[BEGIN Text shown]

All implementation details are private to a service. The message-oriented façade that every service exposes provides ample insulation from the implementation choices made by a particular service developer. This opacity is critical to service autonomy, and allows flexibility of programming models, operating systems, and other implementation details. It also allows the substitution of one service implementation for another. Ideally, as long as both services respond to the same set of request messages with comparable results, the requestor is none the wiser that a different implementation of a service has been used.
Given the emphasis on autonomous services, it is somewhat ironic that Web services place a great deal of emphasis on the transparency of implementation-specific information. For example, if a service were completely opaque, one could not tell whether the set of input messages accepted by Service A were similar to or different from those accepted by Service B. For this reason, services are expected to make their publicly visible aspects transparent to the outside world. This transparency is achieved through the use of contracts, machine-readable descriptions of the messages a service sends or receives, as well as the abstract capabilities and requirements of the service.
Public service descriptions are essential for creating a rich ecosystem for tools and execution environments, and play an important part in achieving interoperability between heterogeneous systems. Development tools rely on service descriptions in order to create programmer-friendly language bindings for the messages a service accepts or sends. Deployment tools rely on service descriptions to wire up a deployed service to one or more publicly visible endpoint addresses. Management tools rely on service descriptions to track whether a given service is operating within its expected collection of input and output messages. Finally, the runtime binding of a requestor to a given service can take advantage of service descriptions to ensure that a compatible service is selected during the normal execution of an application.
Managed transparency not only applies to descriptions of services, but also to the messages themselves. Unlike monolithic protocols of the past, SOAP and WS-Security together provide a flexible security layer in which different parts of a message may have distinct security characteristics. This means that the sender may elect to leave some aspects of the message completely transparent and visible to all potential readers, while encrypting other parts of the message for only a trusted set of readers to see. In the general case, each message part may be encrypted for a distinct set of readers. Those message parts that are not encrypted can be signed to protect them against tampering.
Application integration is simplified when message-based protocols are used for all communication. By building a self-contained system for description and messaging that is devoid of programming language or operating system details, Web services have shown that it is possible for applications running in truly disparate environments to communicate securely and reliably. The only way this could be made to work was to assume no shared OS, no shared virtual machine, and no shared programming language or abstraction. Independence from underlying implementation technology is the key to Web services interoperability. Web services have influenced many aspects of software development. The primary contribution of Web services has been the emphasis on protocol-based software integration.

[END Text shown]
[BEGIN Dataset content]

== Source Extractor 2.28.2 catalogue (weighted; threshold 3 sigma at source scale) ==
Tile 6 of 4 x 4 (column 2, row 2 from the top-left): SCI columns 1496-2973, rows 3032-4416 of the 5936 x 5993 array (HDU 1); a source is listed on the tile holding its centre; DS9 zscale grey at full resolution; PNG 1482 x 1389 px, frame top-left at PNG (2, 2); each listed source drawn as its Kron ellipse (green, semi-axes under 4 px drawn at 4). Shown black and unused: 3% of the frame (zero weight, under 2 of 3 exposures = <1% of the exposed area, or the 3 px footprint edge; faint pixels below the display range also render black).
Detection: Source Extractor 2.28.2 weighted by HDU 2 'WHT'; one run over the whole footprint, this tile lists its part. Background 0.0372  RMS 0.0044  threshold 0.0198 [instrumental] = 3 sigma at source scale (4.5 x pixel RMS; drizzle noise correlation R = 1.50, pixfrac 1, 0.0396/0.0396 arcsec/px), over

[END Dataset content]

* [What this task involves]
Can you return, word for word, the part of the web services text between "Application integration is" and "protocol-based software integration.", inclusive?

* [Answer]
Application integration is simplified when message-based protocols are used for all communication. By building a self-contained system for description and messaging that is devoid of programming language or operating system details, Web services have shown that it is possible for applications running in truly disparate environments to communicate securely and reliably. The only way this could be made to work was to assume no shared OS, no shared virtual machine, and no shared programming language or abstraction. Independence from underlying implementation technology is the key to Web services interoperability. Web services have influenced many aspects of software development. The primary contribution of Web services has been the emphasis on protocol-based software integration.